■ Text extract
The Gallivanting Spoof

Illustration by Nicole Foran

Introduce yourself, crews, affiliations, etc…

Hey hey, Mushinski Family, Frek Sho/Lolo Alumni, and Polar Bear Productions Team.

After the release of the Twisted Spirits/Frek Sho cassette and Patience 12” why did you follow up with the Mocean album and not a Frek Sho crew record?

At that time, Mocean (now Ismaila) was the writing the most songs, had the best stage presence and vocal capability for me to invest money in and put the first CD out in Manitoba history. Its one thing to hang as a crew of like 10 guys… but when it comes to business its tough to make it happen. I was itching to start my small business/label and that was my vision for a first release.

How important were the Patience 12” and the video? Thinking back what could you have done differently to capitalize off of that momentum?

More money and marketing. Marketing a release is more important then anything. We thought we were good, but we just ran out of money to push it hard. It did justice, because I feel it’s a classic Canadian video… people remember that over the 10 videofacts some artists receive. I would have released it with a CD and distro behind it. Being from Winnipeg, there was no infrastructure and no one is listening to your ideas in Toronto, where the industry was; so it is what it was.

There were rumors of you guys signing with a major in those days. Any truth to that and if so what went down?

I personally know that there was one promotions dude that I talked to for months; he was about to be promoted to A&R and wanted us to be his first signee. I won’t name names, but this label would have been perfect cause they were affiliated with all our favorites at the time, Cypress Hill, Funkdoobiest, etc. Eventually, like most major imprints in the U.S., they fizzle away and artists get dropped and new ones of interest are not even an issue.

You were part of one the first few groups to tour Canada on the Rap City tour what was that experience like?

Awesome. We hustled more than anyone, to survive. Sold tons of product and were not even allowed to be mentioned on the bill. Our manager at the time told us we were on the tour… we drove to Ottawa, to find out we are nobodies and we aren’t on the tour… so we basically bum-rushed our way onto the bill. We performed in every city pretty much, without anyone except the fans acknowledging we were part of the tour. It was an eye opener being able to experience hitting all those different cities.

What is the craziest thing you have experienced as a hip hop artist?

Watching my boys being booed for 3 songs.. and the promoter telling me to shut the mini disc off. I didn’t shut it off… the crowd was sticking the finger at us and booeing… and my boys were performing like kings… not caring. Finally after we performed K-Os hit the stage and the same people in the crowd jumped the stage to go after him. Basically the crowd was their to go after him personally cause of some issue, and we received some of the bullshit cause we opened. We found out later, it had nothing to do with us. Other than that, performing in Toronto once and watching the Dream Warriors (my favorite group) come from the back to the front to give us props.

■ Material provided
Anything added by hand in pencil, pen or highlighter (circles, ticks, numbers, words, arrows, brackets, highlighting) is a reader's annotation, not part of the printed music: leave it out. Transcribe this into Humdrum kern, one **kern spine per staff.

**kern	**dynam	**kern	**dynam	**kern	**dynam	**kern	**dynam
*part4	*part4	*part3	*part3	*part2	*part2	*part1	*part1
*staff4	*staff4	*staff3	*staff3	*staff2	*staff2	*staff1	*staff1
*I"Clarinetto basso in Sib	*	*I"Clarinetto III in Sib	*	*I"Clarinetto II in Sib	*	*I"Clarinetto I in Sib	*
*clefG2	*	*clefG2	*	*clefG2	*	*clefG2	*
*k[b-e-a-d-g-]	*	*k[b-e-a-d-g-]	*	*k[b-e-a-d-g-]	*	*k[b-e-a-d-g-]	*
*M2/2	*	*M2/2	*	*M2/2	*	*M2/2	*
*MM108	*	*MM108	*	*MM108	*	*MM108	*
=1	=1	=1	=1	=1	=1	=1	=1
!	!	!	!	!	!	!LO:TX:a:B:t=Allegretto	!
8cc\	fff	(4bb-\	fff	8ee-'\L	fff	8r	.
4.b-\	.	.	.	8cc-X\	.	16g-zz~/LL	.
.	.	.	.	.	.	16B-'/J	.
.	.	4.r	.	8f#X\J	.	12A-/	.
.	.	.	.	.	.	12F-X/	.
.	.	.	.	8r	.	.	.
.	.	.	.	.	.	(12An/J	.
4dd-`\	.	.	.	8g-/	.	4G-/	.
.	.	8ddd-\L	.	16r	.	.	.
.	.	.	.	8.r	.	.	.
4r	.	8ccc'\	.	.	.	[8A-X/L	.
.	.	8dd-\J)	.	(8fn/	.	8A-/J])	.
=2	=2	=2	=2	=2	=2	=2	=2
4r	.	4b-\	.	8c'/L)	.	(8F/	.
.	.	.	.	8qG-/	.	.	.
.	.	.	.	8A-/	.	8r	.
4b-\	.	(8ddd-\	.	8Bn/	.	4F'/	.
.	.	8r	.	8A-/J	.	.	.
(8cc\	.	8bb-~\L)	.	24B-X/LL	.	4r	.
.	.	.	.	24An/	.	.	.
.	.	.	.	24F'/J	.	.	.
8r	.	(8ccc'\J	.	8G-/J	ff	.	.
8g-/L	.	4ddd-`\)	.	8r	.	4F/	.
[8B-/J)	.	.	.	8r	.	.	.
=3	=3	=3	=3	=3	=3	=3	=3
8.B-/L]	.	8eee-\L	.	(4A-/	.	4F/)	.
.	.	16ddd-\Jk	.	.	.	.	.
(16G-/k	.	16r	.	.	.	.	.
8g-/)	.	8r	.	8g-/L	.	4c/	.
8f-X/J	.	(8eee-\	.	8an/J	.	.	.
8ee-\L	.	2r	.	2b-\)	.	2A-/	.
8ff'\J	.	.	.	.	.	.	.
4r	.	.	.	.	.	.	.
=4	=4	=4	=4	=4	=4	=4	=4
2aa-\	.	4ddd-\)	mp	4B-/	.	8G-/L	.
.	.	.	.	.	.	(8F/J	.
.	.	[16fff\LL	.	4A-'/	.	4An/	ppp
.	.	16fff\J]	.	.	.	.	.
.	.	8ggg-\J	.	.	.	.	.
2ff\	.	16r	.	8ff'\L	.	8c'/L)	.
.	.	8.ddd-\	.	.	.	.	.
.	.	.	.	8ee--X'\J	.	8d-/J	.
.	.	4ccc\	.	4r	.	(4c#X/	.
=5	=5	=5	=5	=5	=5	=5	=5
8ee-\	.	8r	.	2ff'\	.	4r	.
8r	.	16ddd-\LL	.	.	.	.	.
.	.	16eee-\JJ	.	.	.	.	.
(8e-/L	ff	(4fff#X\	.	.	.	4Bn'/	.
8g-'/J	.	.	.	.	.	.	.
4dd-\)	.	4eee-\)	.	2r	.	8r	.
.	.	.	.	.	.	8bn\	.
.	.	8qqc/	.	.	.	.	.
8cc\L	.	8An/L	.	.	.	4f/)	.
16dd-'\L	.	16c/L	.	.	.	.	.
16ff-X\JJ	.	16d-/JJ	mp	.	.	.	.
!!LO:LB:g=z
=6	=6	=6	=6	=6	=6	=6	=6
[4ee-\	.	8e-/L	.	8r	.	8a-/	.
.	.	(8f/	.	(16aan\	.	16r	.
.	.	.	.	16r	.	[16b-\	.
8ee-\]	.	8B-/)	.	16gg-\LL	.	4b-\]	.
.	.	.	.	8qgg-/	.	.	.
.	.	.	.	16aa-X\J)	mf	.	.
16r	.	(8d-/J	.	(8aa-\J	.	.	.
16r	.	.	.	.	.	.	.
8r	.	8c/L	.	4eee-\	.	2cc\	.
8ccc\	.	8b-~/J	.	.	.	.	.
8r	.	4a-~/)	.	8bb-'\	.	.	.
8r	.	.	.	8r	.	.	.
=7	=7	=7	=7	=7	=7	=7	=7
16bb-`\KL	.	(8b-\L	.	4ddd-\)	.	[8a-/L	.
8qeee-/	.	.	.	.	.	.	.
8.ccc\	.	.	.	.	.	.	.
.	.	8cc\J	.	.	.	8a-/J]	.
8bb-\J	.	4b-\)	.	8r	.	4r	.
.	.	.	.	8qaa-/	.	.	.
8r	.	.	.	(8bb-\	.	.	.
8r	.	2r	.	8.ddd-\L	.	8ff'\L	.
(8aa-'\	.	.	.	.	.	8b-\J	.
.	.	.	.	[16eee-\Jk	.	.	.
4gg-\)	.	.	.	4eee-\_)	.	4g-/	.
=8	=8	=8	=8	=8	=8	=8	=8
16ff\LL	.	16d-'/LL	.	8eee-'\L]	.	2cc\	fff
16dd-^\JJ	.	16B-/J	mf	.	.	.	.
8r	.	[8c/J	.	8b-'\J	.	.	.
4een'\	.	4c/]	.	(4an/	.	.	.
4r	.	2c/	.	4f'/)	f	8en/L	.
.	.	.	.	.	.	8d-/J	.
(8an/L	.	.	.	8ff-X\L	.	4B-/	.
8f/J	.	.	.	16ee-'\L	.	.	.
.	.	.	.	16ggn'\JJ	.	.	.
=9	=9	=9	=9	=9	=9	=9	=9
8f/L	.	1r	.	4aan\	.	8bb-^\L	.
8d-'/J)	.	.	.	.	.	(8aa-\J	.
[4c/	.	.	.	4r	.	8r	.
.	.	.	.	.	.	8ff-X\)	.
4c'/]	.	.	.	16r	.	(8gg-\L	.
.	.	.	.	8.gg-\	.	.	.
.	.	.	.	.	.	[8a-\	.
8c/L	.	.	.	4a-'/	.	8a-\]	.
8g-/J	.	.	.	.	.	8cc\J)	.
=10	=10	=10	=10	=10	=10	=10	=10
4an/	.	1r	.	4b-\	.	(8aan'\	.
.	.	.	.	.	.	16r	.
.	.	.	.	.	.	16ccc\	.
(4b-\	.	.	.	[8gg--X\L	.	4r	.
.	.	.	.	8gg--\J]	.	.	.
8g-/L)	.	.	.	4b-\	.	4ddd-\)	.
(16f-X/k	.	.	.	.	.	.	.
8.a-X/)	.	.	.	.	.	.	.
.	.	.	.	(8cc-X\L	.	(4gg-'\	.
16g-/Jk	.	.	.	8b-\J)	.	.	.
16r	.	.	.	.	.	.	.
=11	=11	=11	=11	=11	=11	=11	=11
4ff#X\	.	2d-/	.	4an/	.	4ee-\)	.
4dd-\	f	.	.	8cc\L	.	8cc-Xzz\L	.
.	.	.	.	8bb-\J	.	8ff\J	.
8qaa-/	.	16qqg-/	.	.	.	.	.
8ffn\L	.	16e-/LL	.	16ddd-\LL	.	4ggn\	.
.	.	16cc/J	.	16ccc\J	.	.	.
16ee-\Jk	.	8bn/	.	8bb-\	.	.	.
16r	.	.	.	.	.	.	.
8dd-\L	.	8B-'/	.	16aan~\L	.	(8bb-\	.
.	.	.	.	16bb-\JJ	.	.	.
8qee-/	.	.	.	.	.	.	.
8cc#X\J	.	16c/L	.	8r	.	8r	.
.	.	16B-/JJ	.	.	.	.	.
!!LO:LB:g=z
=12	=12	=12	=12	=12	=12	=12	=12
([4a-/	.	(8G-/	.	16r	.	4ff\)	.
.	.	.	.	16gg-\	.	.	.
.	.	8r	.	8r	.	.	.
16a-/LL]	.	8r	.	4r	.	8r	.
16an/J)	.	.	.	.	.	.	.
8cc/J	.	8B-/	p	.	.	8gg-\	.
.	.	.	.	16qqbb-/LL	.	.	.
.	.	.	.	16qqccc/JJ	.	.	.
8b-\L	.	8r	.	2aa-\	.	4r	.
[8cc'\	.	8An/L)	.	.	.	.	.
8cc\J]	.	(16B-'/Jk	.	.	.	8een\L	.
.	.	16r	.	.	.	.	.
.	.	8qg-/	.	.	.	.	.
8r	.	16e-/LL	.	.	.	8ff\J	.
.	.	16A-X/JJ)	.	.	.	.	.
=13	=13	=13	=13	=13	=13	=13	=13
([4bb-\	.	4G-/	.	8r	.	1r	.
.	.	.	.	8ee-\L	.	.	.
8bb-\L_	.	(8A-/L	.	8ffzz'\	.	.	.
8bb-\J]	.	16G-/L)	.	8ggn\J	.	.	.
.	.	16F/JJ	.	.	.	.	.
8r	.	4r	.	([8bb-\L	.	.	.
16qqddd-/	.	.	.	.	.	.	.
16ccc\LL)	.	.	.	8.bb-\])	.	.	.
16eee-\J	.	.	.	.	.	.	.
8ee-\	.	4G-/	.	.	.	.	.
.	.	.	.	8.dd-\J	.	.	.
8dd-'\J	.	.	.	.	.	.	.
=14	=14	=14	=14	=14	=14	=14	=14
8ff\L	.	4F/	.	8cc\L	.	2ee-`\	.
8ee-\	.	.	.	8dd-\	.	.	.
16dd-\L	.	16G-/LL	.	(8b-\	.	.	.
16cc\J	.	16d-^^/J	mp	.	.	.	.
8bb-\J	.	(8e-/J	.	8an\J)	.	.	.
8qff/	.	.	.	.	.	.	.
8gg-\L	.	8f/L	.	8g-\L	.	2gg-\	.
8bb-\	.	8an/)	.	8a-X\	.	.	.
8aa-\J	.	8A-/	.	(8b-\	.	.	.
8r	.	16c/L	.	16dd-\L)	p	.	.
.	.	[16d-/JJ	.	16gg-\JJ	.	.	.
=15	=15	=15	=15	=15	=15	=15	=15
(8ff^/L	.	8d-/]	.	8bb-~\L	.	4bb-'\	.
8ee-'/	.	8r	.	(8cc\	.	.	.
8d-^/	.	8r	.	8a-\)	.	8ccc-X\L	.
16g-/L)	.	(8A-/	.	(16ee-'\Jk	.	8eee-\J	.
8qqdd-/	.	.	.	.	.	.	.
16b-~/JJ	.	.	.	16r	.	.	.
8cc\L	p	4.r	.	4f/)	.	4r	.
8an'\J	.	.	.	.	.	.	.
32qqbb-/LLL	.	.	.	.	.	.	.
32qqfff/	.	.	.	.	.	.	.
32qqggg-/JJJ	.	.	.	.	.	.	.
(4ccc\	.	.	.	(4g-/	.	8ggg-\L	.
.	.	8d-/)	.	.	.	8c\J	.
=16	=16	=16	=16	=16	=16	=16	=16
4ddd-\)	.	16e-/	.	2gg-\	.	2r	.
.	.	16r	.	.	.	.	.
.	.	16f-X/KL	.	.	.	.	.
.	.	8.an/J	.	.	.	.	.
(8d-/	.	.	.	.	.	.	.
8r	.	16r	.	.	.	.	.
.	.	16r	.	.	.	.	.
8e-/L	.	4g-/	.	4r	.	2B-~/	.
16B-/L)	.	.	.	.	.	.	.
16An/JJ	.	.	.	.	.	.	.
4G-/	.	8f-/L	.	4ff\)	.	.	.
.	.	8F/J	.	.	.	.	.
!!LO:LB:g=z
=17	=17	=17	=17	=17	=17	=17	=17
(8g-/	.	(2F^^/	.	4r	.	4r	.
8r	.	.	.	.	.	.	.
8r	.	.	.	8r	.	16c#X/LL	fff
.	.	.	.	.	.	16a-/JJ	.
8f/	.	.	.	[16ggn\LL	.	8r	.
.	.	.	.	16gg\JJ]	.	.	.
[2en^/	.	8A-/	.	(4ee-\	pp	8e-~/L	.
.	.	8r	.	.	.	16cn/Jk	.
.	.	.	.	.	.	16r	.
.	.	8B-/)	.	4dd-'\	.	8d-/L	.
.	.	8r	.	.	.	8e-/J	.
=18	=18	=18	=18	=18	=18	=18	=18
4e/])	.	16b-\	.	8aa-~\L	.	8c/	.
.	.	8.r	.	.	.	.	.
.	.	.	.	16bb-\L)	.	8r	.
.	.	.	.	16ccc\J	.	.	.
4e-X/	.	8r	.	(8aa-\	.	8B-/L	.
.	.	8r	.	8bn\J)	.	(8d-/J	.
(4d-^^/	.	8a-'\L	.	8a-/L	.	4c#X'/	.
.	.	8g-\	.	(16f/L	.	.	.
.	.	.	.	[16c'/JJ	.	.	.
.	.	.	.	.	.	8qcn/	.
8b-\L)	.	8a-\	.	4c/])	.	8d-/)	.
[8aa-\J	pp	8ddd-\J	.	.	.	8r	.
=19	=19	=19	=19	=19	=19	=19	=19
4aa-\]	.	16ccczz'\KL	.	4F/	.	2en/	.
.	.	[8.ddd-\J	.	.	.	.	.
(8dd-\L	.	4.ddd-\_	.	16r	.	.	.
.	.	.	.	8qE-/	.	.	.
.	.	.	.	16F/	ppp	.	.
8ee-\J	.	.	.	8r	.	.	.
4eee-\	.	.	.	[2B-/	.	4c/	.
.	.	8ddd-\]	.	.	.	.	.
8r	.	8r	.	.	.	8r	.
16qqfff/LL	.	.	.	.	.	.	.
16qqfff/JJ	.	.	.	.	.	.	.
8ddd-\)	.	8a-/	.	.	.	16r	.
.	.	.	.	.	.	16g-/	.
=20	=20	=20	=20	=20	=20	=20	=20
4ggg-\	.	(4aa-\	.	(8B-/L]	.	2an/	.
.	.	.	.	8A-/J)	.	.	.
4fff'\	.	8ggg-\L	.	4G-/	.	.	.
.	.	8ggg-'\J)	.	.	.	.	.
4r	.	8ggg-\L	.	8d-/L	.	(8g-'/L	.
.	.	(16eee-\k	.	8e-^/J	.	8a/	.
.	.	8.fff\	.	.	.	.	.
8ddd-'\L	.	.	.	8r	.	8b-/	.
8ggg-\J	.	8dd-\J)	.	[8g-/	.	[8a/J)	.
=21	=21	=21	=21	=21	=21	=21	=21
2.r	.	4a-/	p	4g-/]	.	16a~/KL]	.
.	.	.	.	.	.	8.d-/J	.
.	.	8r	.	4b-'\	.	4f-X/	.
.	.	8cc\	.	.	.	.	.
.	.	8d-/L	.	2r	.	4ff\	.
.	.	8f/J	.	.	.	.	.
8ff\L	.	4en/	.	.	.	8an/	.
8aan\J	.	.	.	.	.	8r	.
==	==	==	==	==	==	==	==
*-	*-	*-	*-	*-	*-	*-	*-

■ Complete the following
1. In the hip hop interview, to which city did the group drive before learning they were not on the Rap City tour?
2. Carry on the hip hop interview from its final sentence, keeping the same question-and-answer format.

■ Exercise answers
1. Ottawa.

2.
Is it fair to say Frek Sho is the Canadian Wu-Tang Clan? What would you say are the similarities and differences?

Lets be honest… Wu-Tang is the shit. U.S. grimy rappers are not even close to Canadian prairie rappers. But we had a tight lyrical crew that probably had better stage presence and ideas on the stage then they had. Shazzam and Sunil were doing shit with acting before anyone was doing shit like that. It started with Shadows and eventually got props and other members involved. We were original in our own right, but Wu-tang is by far, the best crew ever and I can’t compare us to them… except the size.

Why did Frek Sho not enjoy the success that it should have?

Timing, its all timing.. the Canadian industry is like 10-15 years behind the USA and we just spent our money at the wrong time. We had things in place, but the industry wasn’t set up for us to be successful at the time. Street teams etc. were just starting. Some of us got married and had kids, which can change the whole process also. If you look there is only one crew I feel, Swollen members, who did what we would have liked to do. They ran shit and got shit done for a good amount of years independently. Their whole business concept was genius and I feel they are the only ones that made it work in Canada. Everyone else didn’t really thrive in the Canadian industry.

How did the dynamics of the crew change over the years and what lead to the premature demise of the crew?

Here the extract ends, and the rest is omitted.